--- The records ---
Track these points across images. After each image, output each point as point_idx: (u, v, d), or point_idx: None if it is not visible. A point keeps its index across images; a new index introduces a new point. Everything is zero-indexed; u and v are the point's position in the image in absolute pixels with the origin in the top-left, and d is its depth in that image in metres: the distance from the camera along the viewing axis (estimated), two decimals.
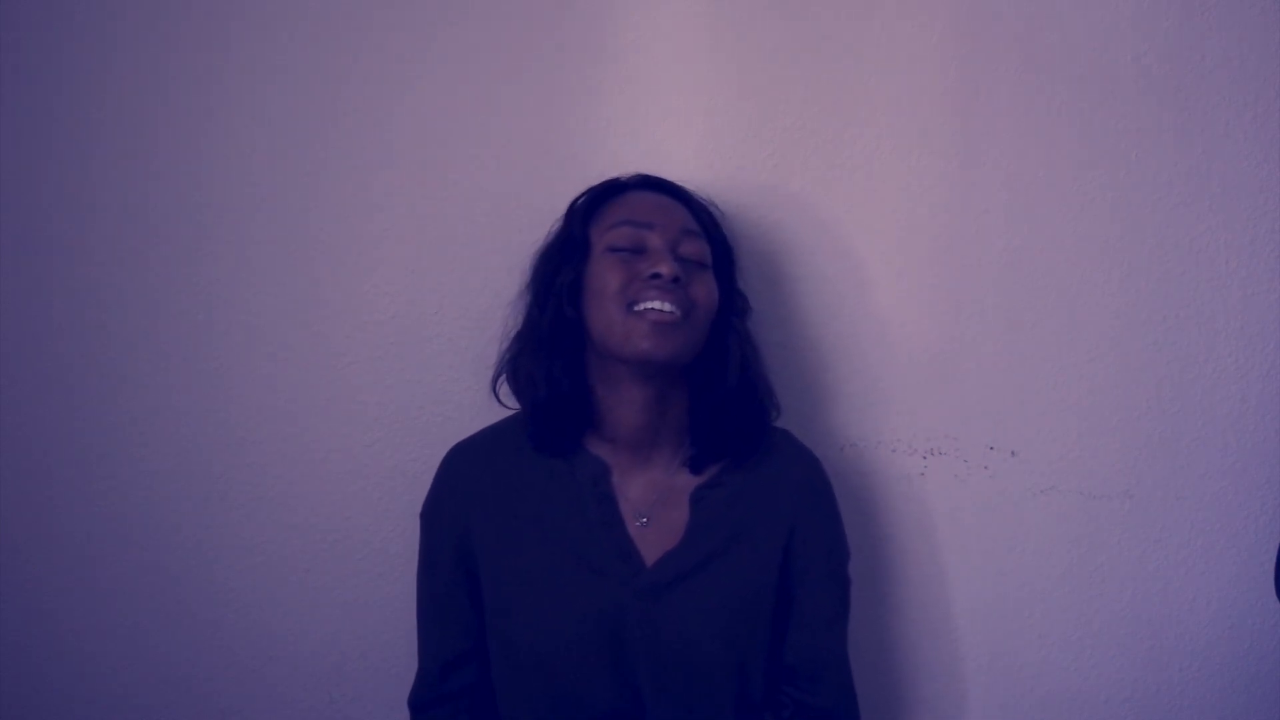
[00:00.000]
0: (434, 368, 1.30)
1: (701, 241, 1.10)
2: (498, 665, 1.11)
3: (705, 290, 1.07)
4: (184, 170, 1.28)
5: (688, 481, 1.11)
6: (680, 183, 1.16)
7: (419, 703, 1.14)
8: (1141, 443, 1.33)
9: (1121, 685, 1.35)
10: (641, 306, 1.03)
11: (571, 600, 1.07)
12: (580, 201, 1.14)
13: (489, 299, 1.29)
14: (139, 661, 1.32)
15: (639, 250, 1.06)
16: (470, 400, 1.29)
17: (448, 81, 1.28)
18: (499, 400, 1.16)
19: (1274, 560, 1.29)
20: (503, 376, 1.14)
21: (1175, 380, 1.32)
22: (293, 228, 1.29)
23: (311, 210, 1.29)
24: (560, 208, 1.15)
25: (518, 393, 1.12)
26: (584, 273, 1.08)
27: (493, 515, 1.10)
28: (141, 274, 1.29)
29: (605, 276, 1.05)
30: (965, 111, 1.30)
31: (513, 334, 1.14)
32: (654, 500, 1.10)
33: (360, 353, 1.30)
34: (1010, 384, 1.32)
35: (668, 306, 1.02)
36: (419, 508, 1.17)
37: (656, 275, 1.03)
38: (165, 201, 1.28)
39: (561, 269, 1.09)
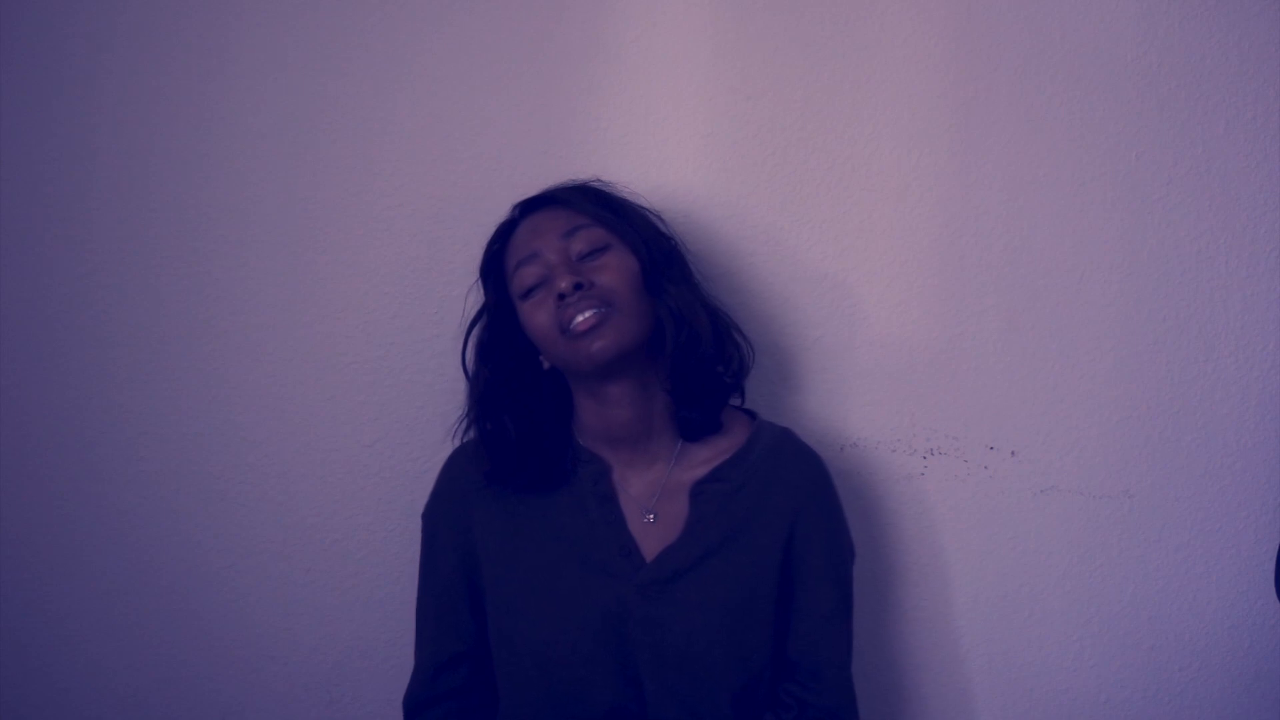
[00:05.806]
0: (434, 368, 1.30)
1: (589, 228, 1.09)
2: (500, 666, 1.11)
3: (611, 270, 1.07)
4: (184, 170, 1.28)
5: (689, 475, 1.12)
6: (631, 185, 1.17)
7: (413, 703, 1.15)
8: (1141, 443, 1.32)
9: (1121, 685, 1.35)
10: (571, 326, 1.04)
11: (574, 598, 1.08)
12: (484, 264, 1.16)
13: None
14: (139, 661, 1.32)
15: (543, 281, 1.07)
16: None
17: (447, 82, 1.28)
18: None
19: (1274, 560, 1.29)
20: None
21: (1175, 380, 1.32)
22: (293, 228, 1.29)
23: (312, 210, 1.29)
24: None
25: (487, 452, 1.13)
26: (516, 320, 1.11)
27: (494, 515, 1.12)
28: (141, 274, 1.29)
29: (533, 323, 1.08)
30: (965, 111, 1.29)
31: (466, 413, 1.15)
32: (657, 495, 1.12)
33: (360, 353, 1.30)
34: (1010, 384, 1.32)
35: (588, 313, 1.04)
36: (419, 508, 1.17)
37: (561, 296, 1.04)
38: (165, 201, 1.28)
39: (497, 343, 1.14)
---
Work instruction: What you write must match, line for line, the records from the line containing "24: (560, 208, 1.15)" through the last line, with every picture left out.

Result for this exercise:
24: (560, 208, 1.15)
25: (518, 393, 1.12)
26: (584, 273, 1.08)
27: (493, 515, 1.10)
28: (141, 274, 1.29)
29: (605, 276, 1.05)
30: (965, 111, 1.30)
31: (513, 334, 1.14)
32: (654, 500, 1.10)
33: (360, 353, 1.30)
34: (1010, 384, 1.32)
35: (668, 306, 1.02)
36: (419, 508, 1.17)
37: (656, 275, 1.03)
38: (165, 201, 1.28)
39: (561, 269, 1.09)
[00:05.806]
0: (434, 368, 1.30)
1: (589, 228, 1.09)
2: (500, 666, 1.11)
3: (611, 270, 1.07)
4: (184, 170, 1.28)
5: (689, 475, 1.12)
6: (631, 185, 1.17)
7: (413, 703, 1.15)
8: (1141, 443, 1.32)
9: (1121, 685, 1.35)
10: (571, 326, 1.04)
11: (574, 598, 1.08)
12: (484, 264, 1.16)
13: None
14: (139, 661, 1.32)
15: (543, 281, 1.07)
16: None
17: (447, 82, 1.28)
18: None
19: (1274, 560, 1.29)
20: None
21: (1175, 380, 1.32)
22: (293, 228, 1.29)
23: (312, 210, 1.29)
24: None
25: (487, 452, 1.13)
26: (516, 320, 1.11)
27: (494, 515, 1.12)
28: (141, 274, 1.29)
29: (533, 323, 1.08)
30: (965, 111, 1.29)
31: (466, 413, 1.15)
32: (657, 495, 1.12)
33: (360, 353, 1.30)
34: (1010, 384, 1.32)
35: (588, 313, 1.04)
36: (419, 508, 1.17)
37: (561, 296, 1.04)
38: (165, 201, 1.28)
39: (497, 343, 1.14)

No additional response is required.